L’innocence de la marquise sur ces deux chefs d’accusation ne permet pas pour autant de conclure à l’inexistence de la double tentative d’empoisonnement du roi et de Mademoiselle de Fontanges. Un nom revient constamment dans les aveux des prisonniers, celui de Claude de Vin, demoiselle des Œillets, dame de compagnie de la marquise, qui fut un temps la maîtresse de Louis XIV – dont elle eut d’ailleurs une fille, Louise de Maison-Blanche. Il semble que cette femme ait cherché à supplanter la Montespan dans le cœur du roi. Malheureusement, celui-ci refusa d’accéder à son désir et n’accepta même pas de légitimer leur enfant. 

Marie Angélique de Fontanges mourut à 20 ans à peine, en 1681, probablement des suites d’un accouchement très difficile. Le roi, qui avait redouté l’éventualité d’un empoisonnement, exigea une autopsie, mais rien dans les résultats ne corrobore cette thèse. En 1988, le professeur de gynécologie Yves Malinas attribua son décès à une tumeur maligne développée à partir d’un kyste du placenta (elle avait eu du roi un petit garçon, mort peu après sa naissance, et elle ne s’était pas remise de ses couches). Pourtant il y eut bien une mystérieuse tentative d’empoisonnement en 1679 contre le roi et Mademoiselle de Fontanges, organisée probablement à l’instigation de la Des Œillets. La Voisin avait été chargée de présenter au roi un placet (ou requête écrite) empoisonné, tandis que deux complices, Romani et Bertrand, devaient apporter des étoffes infectées à la jeune femme. Tentative avortée, puisque la Voisin ne réussit pas à rencontrer le roi, et sa jeune maîtresse ne reçut pas les étoffes;

 

LE ROI SOLEIL ÉTOUFFE LE SCANDALE

Louis XIV, horrifié par les révélations des empoisonneurs, avait d’abord voulu faire la lumière sur ces affaires. Mais devant les attaques lancées contre Madame de Montespan, il recula et chercha à étouffer le scandale. Plusieurs dizaines de coupables furent expédiés sous haute surveillance dans des citadelles de province, à BelleÎle-en-Mer, à Besançon, à Salins, à Salses et à Villefranche-de-Conflent. Ils y moururent plusieurs années après, dans d’affreuses conditions, enchaînés à la muraille de leur cachot. Le ministre Louvois, qui avait la tutelle de ces citadelles, avait donné aux geôliers de rigoureuses instructions afin « d’empêcher que l’on entende les sottises qu’ils pourraient crier tout haut, leur étant souvent arrivé d’en dire touchant Madame de Montespan qui sont sans fondement ». 

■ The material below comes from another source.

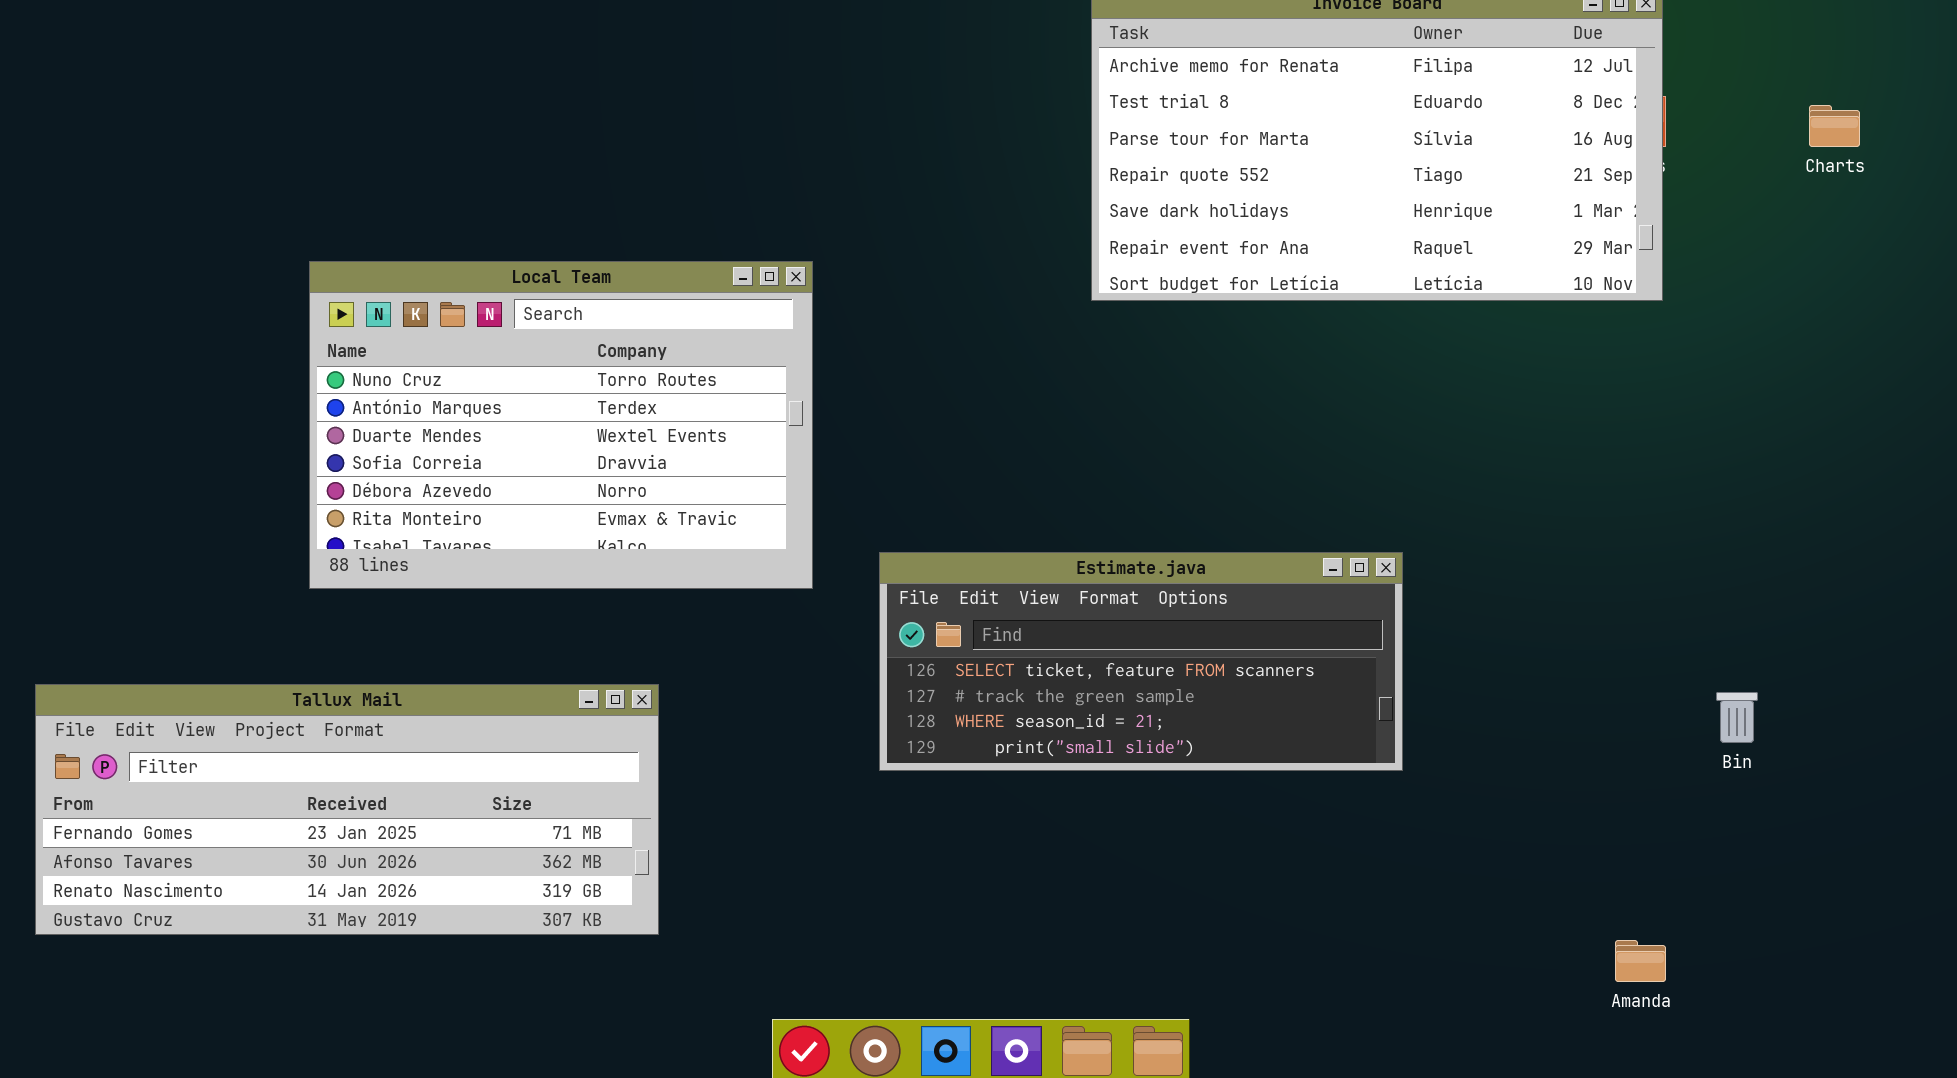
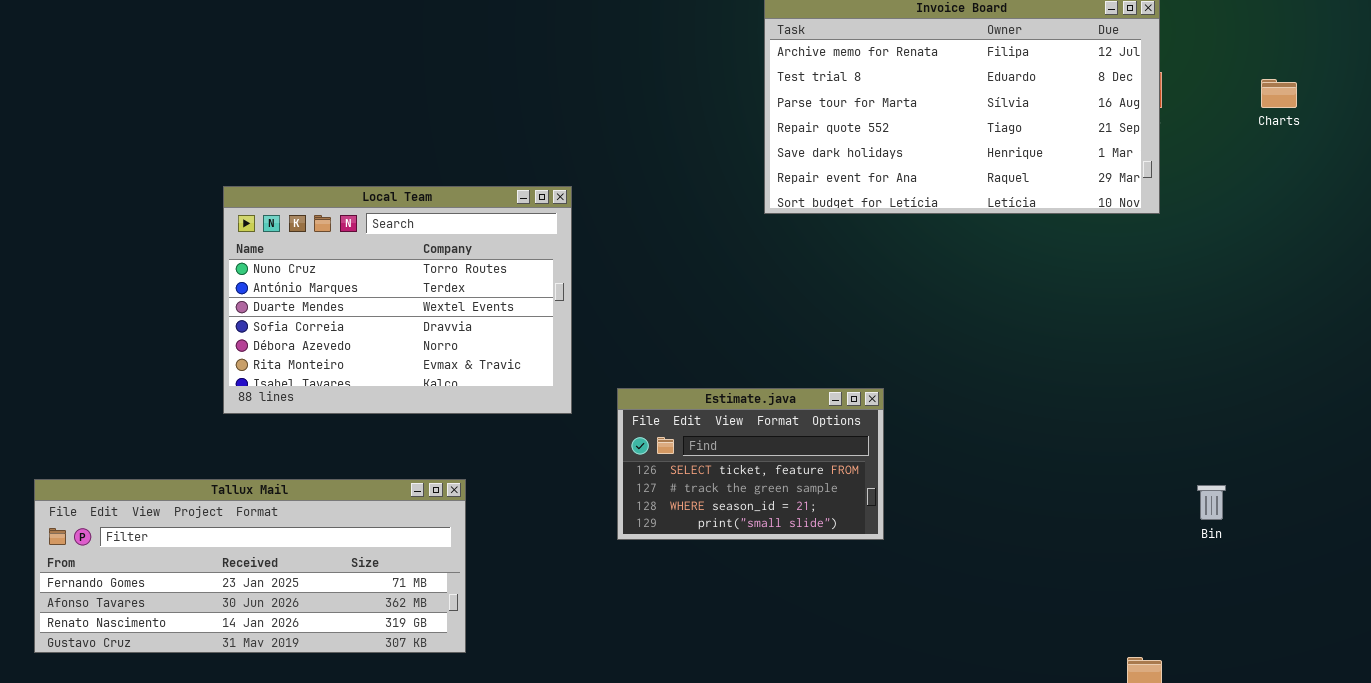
Estimate.java: [879,552,1403,771] -> [617,388,884,540], resized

En 1709, à la mort de La Reynie, le roi fit brûler les dossiers contenant les « faits particuliers » concernant sa maîtresse. Heureusement, le lieutenant général de police les avait résumés au préalable : conservés à la Bibliothèque nationale de France, ceux-ci permettent aujourd’hui de voir un peu plus clair dans ce procès de grande envergure, devenu non seulement une affaire d’État, mais aussi le secret du roi.